We have world-class intelligence, security and law enforcement agencies who work day in and day out to protect us from these threats. These agencies are equipped with some of the brightest and most dedicated minds in Australia, using some of the most advanced technologies to fight these threats. To ensure Australians are safe, we must ensure that these agencies have correct legislative frameworks to ensure they can do their job effectively and help us ensure that all Australians are safe.

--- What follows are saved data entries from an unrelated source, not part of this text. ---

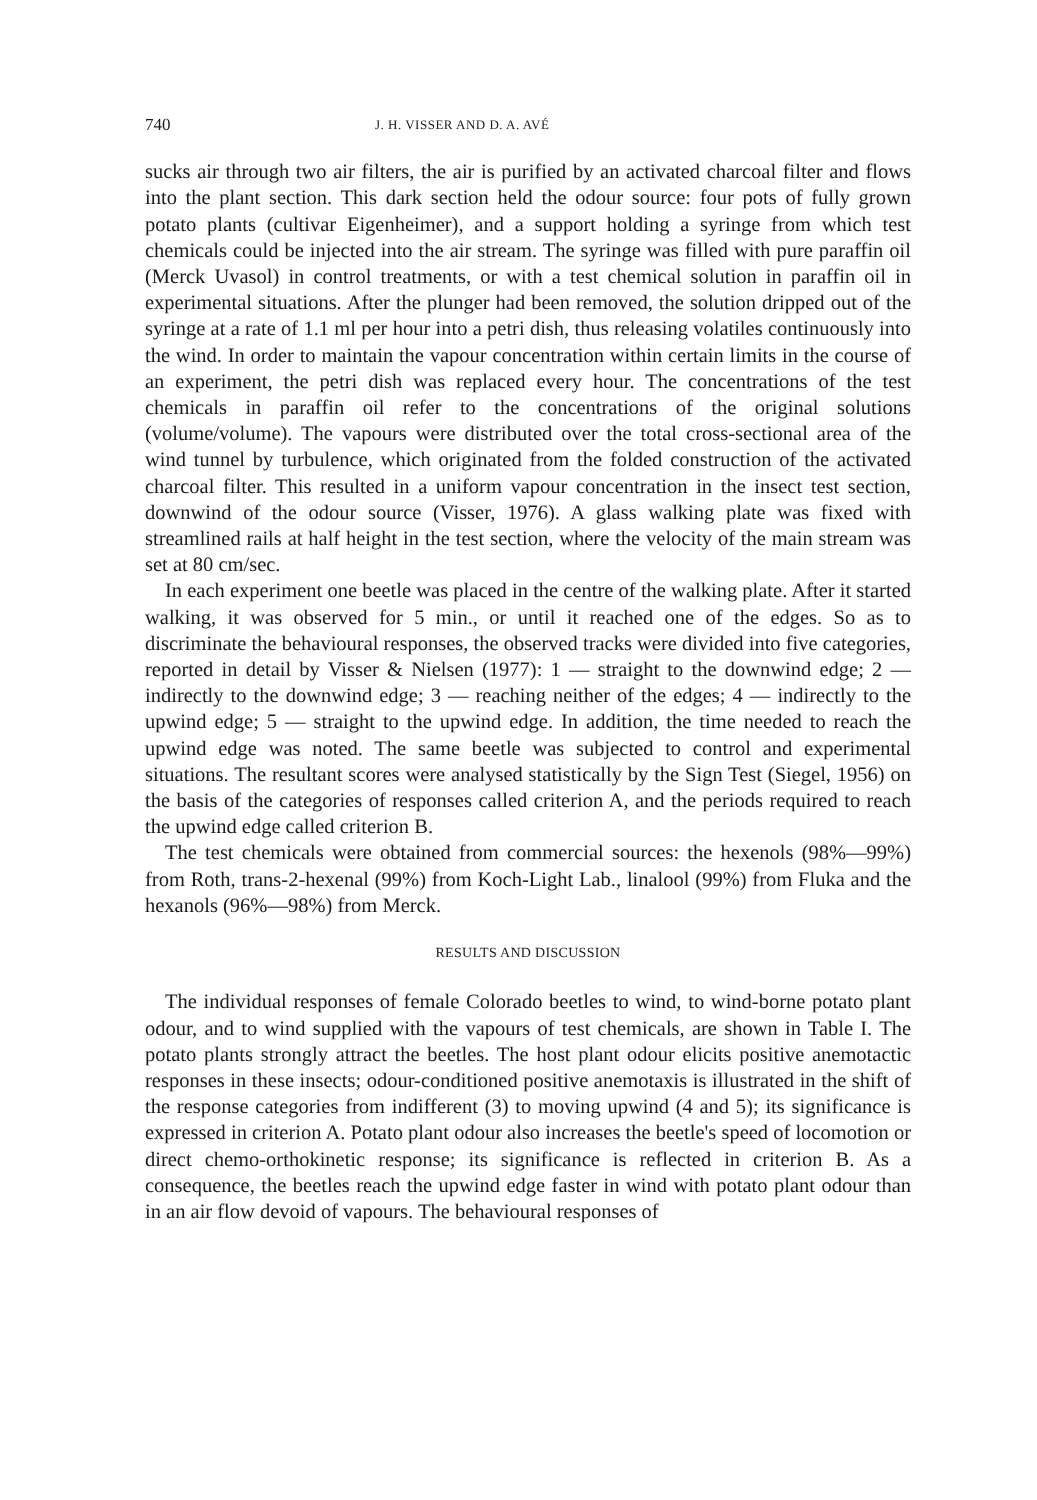740 J. H. VISSER AND D. A. AVÉ
sucks air through two air filters, the air is purified by an activated charcoal filter and flows into the plant section. This dark section held the odour source: four pots of fully grown potato plants (cultivar Eigenheimer), and a support holding a syringe from which test chemicals could be injected into the air stream. The syringe was filled with pure paraffin oil (Merck Uvasol) in control treatments, or with a test chemical solution in paraffin oil in experimental situations. After the plunger had been removed, the solution dripped out of the syringe at a rate of 1.1 ml per hour into a petri dish, thus releasing volatiles continuously into the wind. In order to maintain the vapour concentration within certain limits in the course of an experiment, the petri dish was replaced every hour. The concentrations of the test chemicals in paraffin oil refer to the concentrations of the original solutions (volume/volume). The vapours were distributed over the total cross-sectional area of the wind tunnel by turbulence, which originated from the folded construction of the activated charcoal filter. This resulted in a uniform vapour concentration in the insect test section, downwind of the odour source (Visser, 1976). A glass walking plate was fixed with streamlined rails at half height in the test section, where the velocity of the main stream was set at 80 cm/sec.
In each experiment one beetle was placed in the centre of the walking plate. After it started walking, it was observed for 5 min., or until it reached one of the edges. So as to discriminate the behavioural responses, the observed tracks were divided into five categories, reported in detail by Visser & Nielsen (1977): 1 — straight to the downwind edge; 2 — indirectly to the downwind edge; 3 — reaching neither of the edges; 4 — indirectly to the upwind edge; 5 — straight to the upwind edge. In addition, the time needed to reach the upwind edge was noted. The same beetle was subjected to control and experimental situations. The resultant scores were analysed statistically by the Sign Test (Siegel, 1956) on the basis of the categories of responses called criterion A, and the periods required to reach the upwind edge called criterion B.
The test chemicals were obtained from commercial sources: the hexenols (98%—99%) from Roth, trans-2-hexenal (99%) from Koch-Light Lab., linalool (99%) from Fluka and the hexanols (96%—98%) from Merck.
RESULTS AND DISCUSSION
The individual responses of female Colorado beetles to wind, to wind-borne potato plant odour, and to wind supplied with the vapours of test chemicals, are shown in Table I. The potato plants strongly attract the beetles. The host plant odour elicits positive anemotactic responses in these insects; odour-conditioned positive anemotaxis is illustrated in the shift of the response categories from indifferent (3) to moving upwind (4 and 5); its significance is expressed in criterion A. Potato plant odour also increases the beetle's speed of locomotion or direct chemo-orthokinetic response; its significance is reflected in criterion B. As a consequence, the beetles reach the upwind edge faster in wind with potato plant odour than in an air flow devoid of vapours. The behavioural responses of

This is why the Counter-Terrorism Legislation Amendment (Sunsetting Review and Other Measures) Bill 2021 is vital and must be passed without delay. To delay passing of this bill could threaten the lives of every Australian. This bill provides for the continuation of key counterterrorism powers that have helped since its enactment to protect the lives of Australians and our communities. In response to the Parliamentary Joint Committee on Intelligence and Security and its 2021 review of declared area provisions, the bill will extend the sunsetting of declared area provisions in the Criminal Code Act 1995 to 7 September 2024 and amend the Intelligence Services Act 2001 to provide for the Parliamentary Joint Committee on Intelligence and Security to review these provisions by 7 January 2024, ahead of their new sunsetting date. The declared areas offence forms an integral part of the Australian government's efforts to stop the flow of foreign fighters and also mitigates the risk that returning foreign fighters pose to Australians. The bill will also extend the 7 September 2021 sunsetting of AFP counterterrorism powers until 7 December 2022 and emergency stop, search and seizure powers in the Crimes Act 1914.